Dimensions Sheet: 7 7/8 × 10 5/16 in. (20 × 26.2 cm) Plate: 5 1/8 × 11 13/16 in. (13 × 30 cm) Overall: 8 1/4 × 10 5/8 in. (21 × 27 cm)

Curator: Here we have an engraving by Cornelis Bos, a page from "Targhe ed altri ornati di varie e capricciose invenzioni," a series of cartouches dating from 1540 to 1560. Editor: My first impression is that it’s so intricate, yet strangely muted. The geometric frame overwhelms the little scene within. It’s like a stage set, but the drama's happening backstage, obscured. Curator: Absolutely. Consider the context.

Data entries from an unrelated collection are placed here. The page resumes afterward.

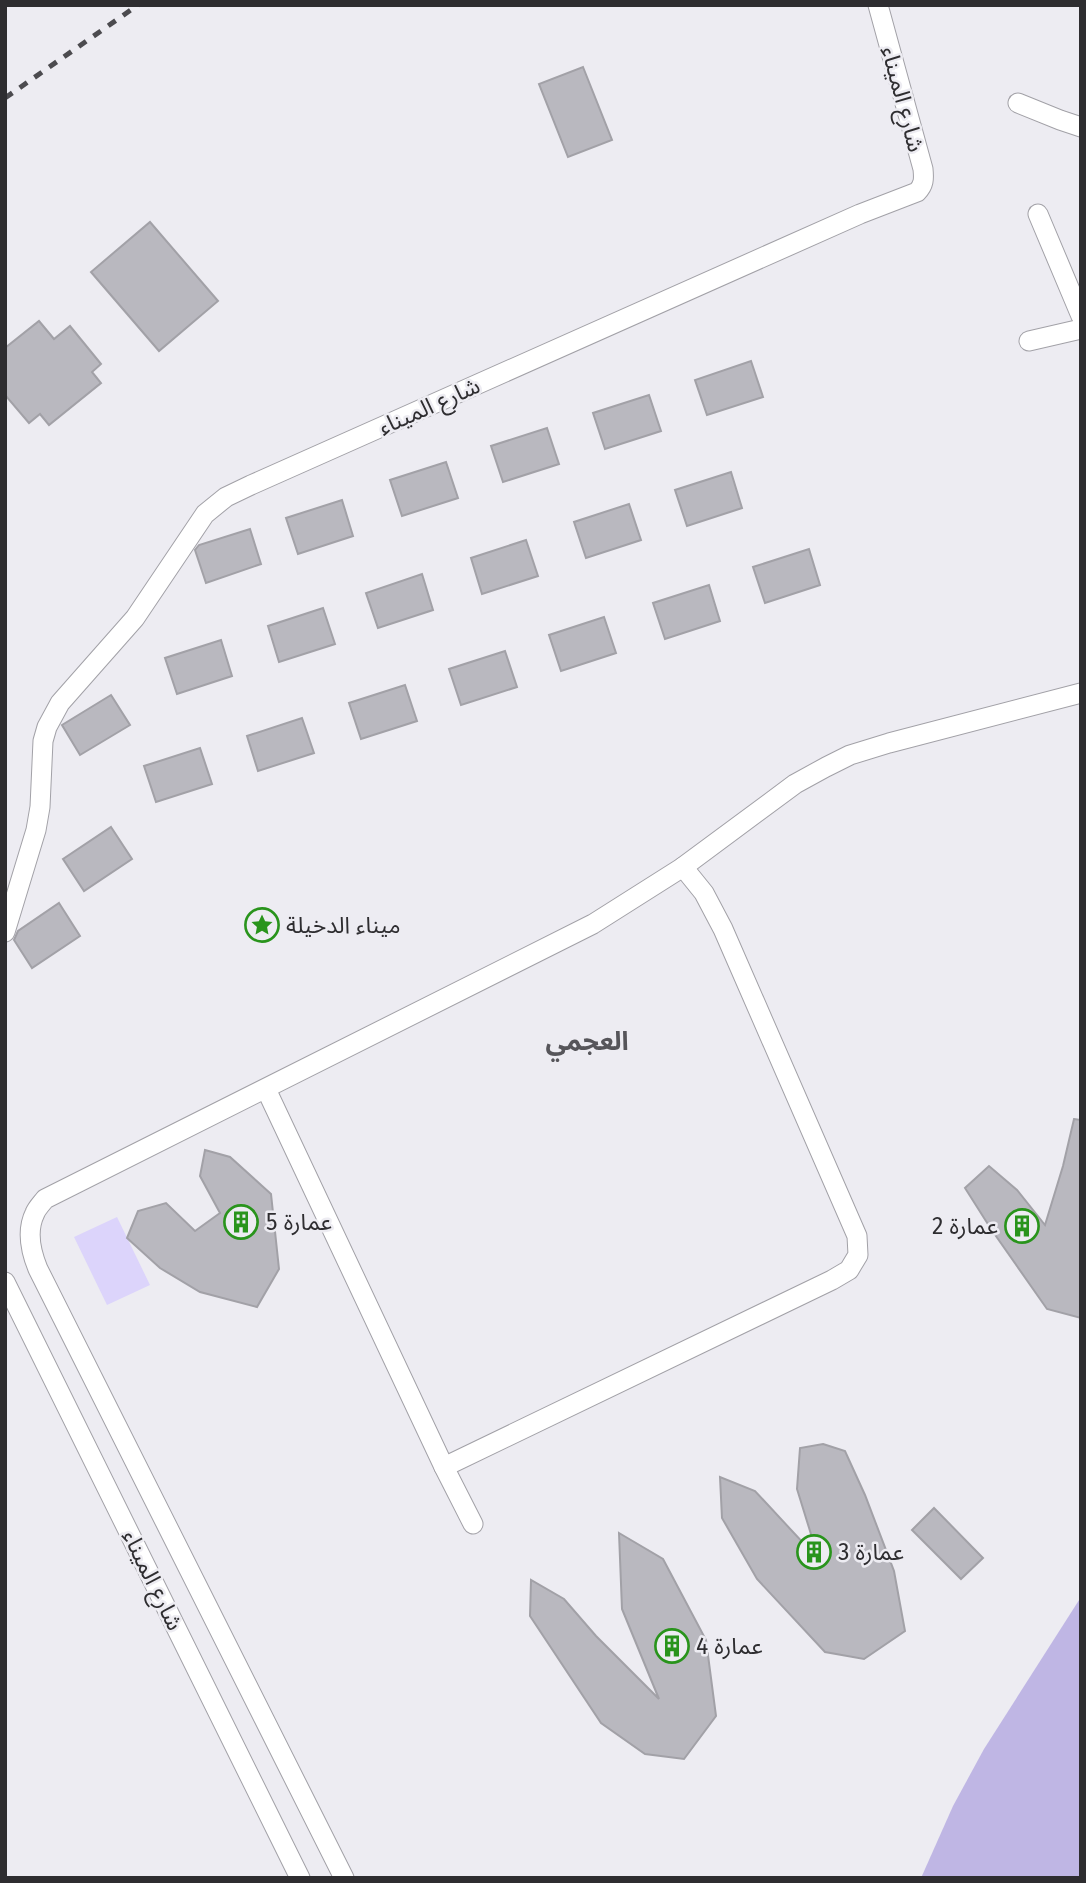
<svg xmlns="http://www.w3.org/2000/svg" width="1086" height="1883" font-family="'Fira Sans','Noto Sans Arabic',sans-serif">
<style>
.green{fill:#dcd4fb}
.water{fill:#bfb6e4}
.building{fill:#b9b8bf;stroke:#a2a1a7;stroke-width:2}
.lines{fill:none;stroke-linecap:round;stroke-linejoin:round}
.street-casing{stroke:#a2a1a7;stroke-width:21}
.street{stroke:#fff;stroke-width:19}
.rail{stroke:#4c4b4f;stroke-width:5;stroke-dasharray:9 9;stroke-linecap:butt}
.labels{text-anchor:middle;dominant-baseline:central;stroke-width:5;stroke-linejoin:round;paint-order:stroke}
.street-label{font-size:23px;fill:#2e2d30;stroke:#edecf2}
.poi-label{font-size:23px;fill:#2e2d30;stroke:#edecf2;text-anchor:start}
.quarter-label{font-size:26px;font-weight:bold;fill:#56555a;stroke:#edecf2}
</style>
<rect width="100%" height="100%" fill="#edecf2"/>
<polygon class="green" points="117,1217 150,1285 107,1305 74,1237"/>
<polygon class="water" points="1081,1597 1081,1878 921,1878 953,1806 984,1749"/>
<g class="building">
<polygon points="583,67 612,140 568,157 539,84"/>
<polygon points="150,222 218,301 159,351 91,272"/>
<polygon points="39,321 54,339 70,326 101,364 92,372 101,383 49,425 40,414 29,423 5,395 5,348"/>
<polygon points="751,361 763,397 707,415 695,380"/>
<polygon points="649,395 661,431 605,449 593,413"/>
<polygon points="547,428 559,464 503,482 491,446"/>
<polygon points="446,462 458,498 402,516 390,480"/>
<polygon points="731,472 742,508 687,526 675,490"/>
<polygon points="342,500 353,536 298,554 286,518"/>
<polygon points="629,504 641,540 586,558 574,522"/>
<polygon points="250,529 261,564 206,583 195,550 199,545"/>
<polygon points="526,540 538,576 482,594 471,558"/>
<polygon points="809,549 820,585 765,603 753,567"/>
<polygon points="422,574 433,610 378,628 366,593"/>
<polygon points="709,585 720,621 665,639 653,603"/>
<polygon points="323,608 335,644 279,662 268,626"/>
<polygon points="604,617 616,653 561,671 549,635"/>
<polygon points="221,640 232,676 177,694 165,658"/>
<polygon points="505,651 517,687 461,705 449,669"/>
<polygon points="405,685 417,721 361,739 349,703"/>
<polygon points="111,695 130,725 80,755 62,725"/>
<polygon points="302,718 314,753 258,771 247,736"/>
<polygon points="200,748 212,784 156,802 144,766"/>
<polygon points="111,827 132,859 84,891 63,859"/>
<polygon points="59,903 80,936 32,968 14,940 18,931"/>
<polygon points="1074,1119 1081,1120 1081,1318 1047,1309 991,1229 965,1188 989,1166 1017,1190 1045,1225 1063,1166"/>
<polygon points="205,1150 230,1157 271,1194 279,1269 257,1307 200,1292 160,1268 127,1238 138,1211 166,1203 195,1231 220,1213 200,1176"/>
<polygon points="823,1444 845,1451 865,1495 894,1571 905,1631 864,1659 825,1652 757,1579 722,1518 720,1477 755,1491 819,1560 797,1489 800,1448"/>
<polygon points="934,1508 983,1558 961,1579 912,1530"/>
<polygon points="619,1533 663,1559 706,1640 716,1716 684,1759 645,1754 601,1723 530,1616 531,1580 564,1599 596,1636 659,1699 622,1609"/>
</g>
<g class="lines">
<g class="street-casing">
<g id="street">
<polyline points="1018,103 1060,120 1081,127"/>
<polyline points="1038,214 1081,316"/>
<polyline points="1029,341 1081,329"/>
<path d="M5,932l31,-102 4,-23 3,-66 4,-14 13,-24 75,-85 70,-104 21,-17 25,-12 609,-271 57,-22c7,-7 7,-13 6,-23l-45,-164"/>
<polyline points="266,1089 444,1467 473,1524"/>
<polyline points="5,1282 300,1878"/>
<polyline points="444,1467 832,1280 849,1270 858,1255 857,1236 723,929 704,893 683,867"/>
<path d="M344,1878l-306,-609c-7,-17 -12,-38 -3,-56 2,-5 7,-10 10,-14l548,-275 90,-57 112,-83 31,-17 24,-12 39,-12 192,-50"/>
</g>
</g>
<use href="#street" class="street"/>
<polyline class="rail" points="5,98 138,5"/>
</g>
<defs>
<g id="sight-ring" transform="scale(1.75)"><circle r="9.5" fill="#edecf2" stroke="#29941c" stroke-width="1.5"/><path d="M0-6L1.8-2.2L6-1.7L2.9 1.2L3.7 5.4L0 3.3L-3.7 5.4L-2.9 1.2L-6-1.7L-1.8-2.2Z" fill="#29941c"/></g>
<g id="building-ring" transform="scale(1.75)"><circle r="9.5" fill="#edecf2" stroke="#29941c" stroke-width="1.5"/><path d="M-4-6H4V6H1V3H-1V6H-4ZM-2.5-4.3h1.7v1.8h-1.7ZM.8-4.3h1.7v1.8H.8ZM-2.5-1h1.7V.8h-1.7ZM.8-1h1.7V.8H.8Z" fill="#29941c"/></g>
</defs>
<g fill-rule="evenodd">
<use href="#sight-ring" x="262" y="925"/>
<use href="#building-ring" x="241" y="1222"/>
<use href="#building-ring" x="1022" y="1226"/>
<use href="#building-ring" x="814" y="1552"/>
<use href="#building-ring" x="672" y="1646"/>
</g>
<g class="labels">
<g class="street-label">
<text transform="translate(903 99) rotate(75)">شارع الميناء</text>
<text transform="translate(429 406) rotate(-24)">شارع الميناء</text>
<text transform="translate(153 1580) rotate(64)">شارع الميناء</text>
</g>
<g class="poi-label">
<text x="286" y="925">ميناء الدخيلة</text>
<text x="266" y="1222">عمارة 5</text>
<text x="998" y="1226" text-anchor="end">عمارة 2</text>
<text x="838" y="1552">عمارة 3</text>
<text x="696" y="1646">عمارة 4</text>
</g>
<g class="quarter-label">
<text x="587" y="1041">العجمي</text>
</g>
</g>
<rect width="1086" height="1883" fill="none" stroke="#2e2d30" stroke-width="14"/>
</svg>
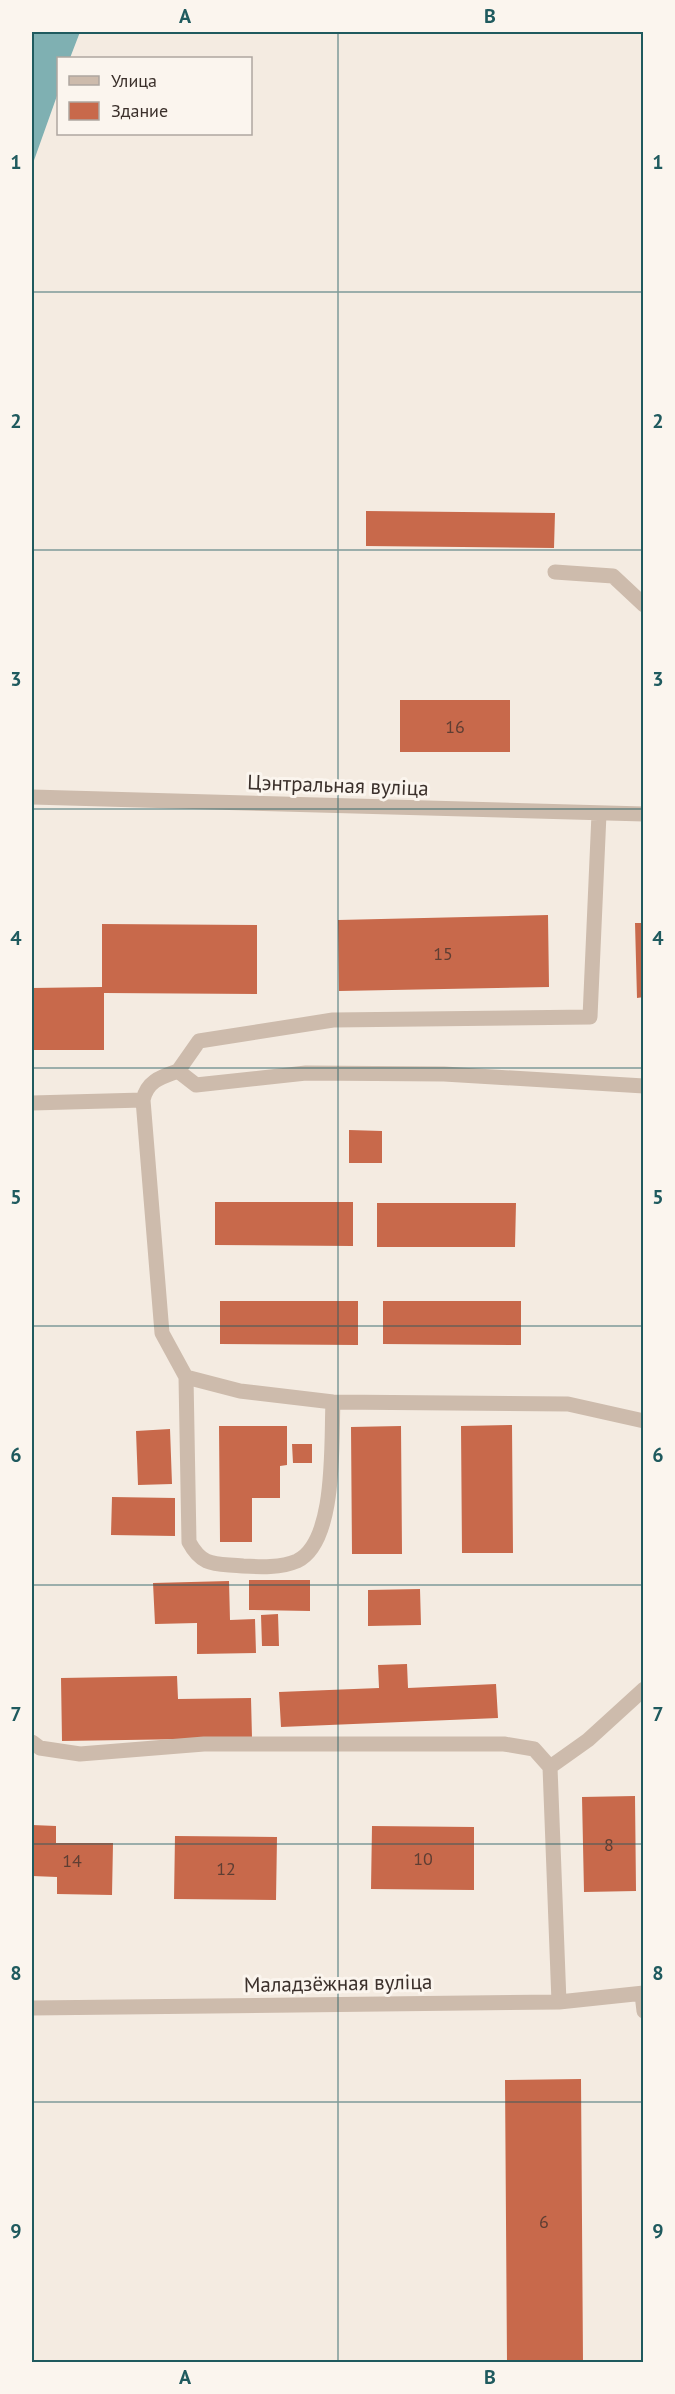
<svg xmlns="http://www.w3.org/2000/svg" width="675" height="2394" font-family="'PT Sans',sans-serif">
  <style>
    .water { fill: #7fb0b2 }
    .building { fill: #c8694b }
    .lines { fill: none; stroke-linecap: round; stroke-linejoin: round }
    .minor { stroke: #cdbbac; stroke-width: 15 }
    .grid { fill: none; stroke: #1f5a5e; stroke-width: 1.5; stroke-opacity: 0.55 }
    .labels { text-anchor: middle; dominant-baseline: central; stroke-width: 6; stroke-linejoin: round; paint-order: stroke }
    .number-label { font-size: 18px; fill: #5e3e33 }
    .street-label { font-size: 21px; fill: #3b302b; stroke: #fbf5ee }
    .neatline { fill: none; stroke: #1f5a5e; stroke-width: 2 }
    .grid-label { font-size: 20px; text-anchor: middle; font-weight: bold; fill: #1f5a5e }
  </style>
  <rect width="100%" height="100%" fill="#f4ebe1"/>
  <path class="water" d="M32,32H80L70,58H58V93L32,166Z"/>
  <path class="building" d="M366,511L555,513L554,548L366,546Z
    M400,700H510V752H400Z
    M548,915L549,987L339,991L338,920Z
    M635,923H644V997L637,998Z
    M102,924L257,925V994L104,993V1050H32V988L102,987Z
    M349,1130L382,1131V1163H349Z
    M215,1202H353V1246L215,1245Z
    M377,1203H516L515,1247H377Z
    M220,1301H358V1345L220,1344Z
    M383,1301H521V1345L383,1344Z
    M512,1425L513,1553H462L461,1426Z
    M219,1426H287V1465L280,1466V1498H252V1542H220Z
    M401,1426L402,1554H352L351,1427Z
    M170,1429L172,1484L138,1485L136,1431Z
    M292,1444H312V1463H293Z
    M112,1497L175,1498V1536L111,1535Z
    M249,1580H310V1611L249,1610Z
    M229,1581L230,1620L255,1619L256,1653L197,1654V1623L155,1624L153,1583Z
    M420,1589L421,1625L368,1626V1590Z
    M278,1614L279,1646H262L261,1615Z
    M407,1664L408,1688L496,1684L498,1718L281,1727L279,1692L379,1688L378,1665Z
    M177,1676L178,1699L251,1698L252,1738L62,1741L61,1678Z
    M635,1796L636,1891L584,1892L582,1797Z
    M32,1825L56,1826V1843H113L112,1895L57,1894V1877L32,1876Z
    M372,1826L474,1827V1890L371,1889Z
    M175,1836L277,1837L276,1900L174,1899Z
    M581,2079L583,2362H507L505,2080Z"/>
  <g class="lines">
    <path class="minor" d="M555,572L613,576L644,605
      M32,797L644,814
      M178,1071L199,1041L333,1020L590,1017L599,814
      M644,1086L444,1074L306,1073L196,1085L178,1071C161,1077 147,1081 143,1100L162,1333L186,1377L240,1391L333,1402L568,1404L644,1421
      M32,1103L143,1100
      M186,1377L189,1542C203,1568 216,1563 243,1566C260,1567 281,1568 297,1561C337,1542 331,1441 333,1402
      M32,1742L40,1748L80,1754L204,1744H504L534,1749L550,1767
      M642,1994L644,2011
      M559,2002L550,1767L588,1740L644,1689
      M32,2008L559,2002L644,1993"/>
  </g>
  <path class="grid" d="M338,32V2362M32,292H644M32,550H644M32,809H644M32,1068H644M32,1326H644M32,1585H644M32,1844H644M32,2102H644"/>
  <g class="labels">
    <g class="number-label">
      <text x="455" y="726">16</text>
      <text x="443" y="953">15</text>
      <text x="609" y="1844">8</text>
      <text x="423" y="1858">10</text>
      <text x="72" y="1860">14</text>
      <text x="226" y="1868">12</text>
      <text x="544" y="2221">6</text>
    </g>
    <g class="street-label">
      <text transform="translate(338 785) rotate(2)">Цэнтральная вуліца</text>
      <text transform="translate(338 1983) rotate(-1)">Маладзёжная вуліца</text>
    </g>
  </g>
  <rect width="675" height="2394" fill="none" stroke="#fbf5ee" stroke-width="66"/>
  <rect x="57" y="57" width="195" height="78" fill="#fbf5ee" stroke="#aea6a0" stroke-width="1.5"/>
  <rect x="69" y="76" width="30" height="9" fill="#cdbbac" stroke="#aea6a0" stroke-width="1.5"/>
  <text x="111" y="87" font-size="18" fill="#3b302b">Улица</text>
  <rect x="69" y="102" width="30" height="18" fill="#c8694b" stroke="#aea6a0" stroke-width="1.5"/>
  <text x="111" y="117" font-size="18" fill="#3b302b">Здание</text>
  <rect x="33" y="33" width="609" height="2328" class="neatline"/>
  <g class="grid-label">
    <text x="185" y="23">A</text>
    <text x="490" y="23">B</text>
    <text x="16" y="169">1</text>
    <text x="658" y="169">1</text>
    <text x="16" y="428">2</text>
    <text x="658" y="428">2</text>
    <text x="16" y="686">3</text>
    <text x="658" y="686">3</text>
    <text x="16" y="945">4</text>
    <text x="658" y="945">4</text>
    <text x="16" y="1204">5</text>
    <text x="658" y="1204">5</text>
    <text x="16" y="1462">6</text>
    <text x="658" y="1462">6</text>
    <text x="16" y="1721">7</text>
    <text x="658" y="1721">7</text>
    <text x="16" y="1980">8</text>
    <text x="658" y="1980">8</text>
    <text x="16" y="2238">9</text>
    <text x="658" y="2238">9</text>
    <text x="185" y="2384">A</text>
    <text x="490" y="2384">B</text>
  </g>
</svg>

Cartouches were used to frame inscriptions, coats of arms, all sorts of declarations of power. This, though, this is part of a book. Who controlled its dissemination and use? How did that intersect with gendered notions of knowledge and authority in the Renaissance? Editor: That geometric frame certainly asserts a kind of authority—all those crisp lines, symmetrical shapes. It’s like a visual language of order, meant to contain and control meaning. Curator: Precisely! And the imagery itself – that tiny scene looks like a battlefield or perhaps some mythic struggle. How might the viewer have understood that kind of iconography at that specific moment in the mid-16th century? Editor: These forms harken back to classical motifs. Think about triumphal arches, the visual vocabulary of Roman conquest and imperial power. But there’s also something playful in those curved flourishes—a tension between rigid structure and fanciful ornamentation. It speaks of that moment when established symbols meet creative expression. Curator: I'm struck by the interplay between public display and intimate consumption through prints and drawing. Bos takes the very form used for grand declarations and makes it portable. This democratizing force raises interesting questions. Who was empowered by owning or encountering such imagery? How might such items intersect with debates about the role of women or the access to new technologies and methods of learning? Editor: Thinking about these symbols, they represent stability but there is clearly something tempestuous at the heart of this image, those figures in motion suggesting anything but tranquility. It suggests both control and chaos existing at once, which makes it strangely contemporary! Curator: It reminds us that seemingly innocuous ornamental forms were deeply enmeshed with questions of power, knowledge, and identity. Editor: And that images, however small, continue to echo through time, carrying their weight.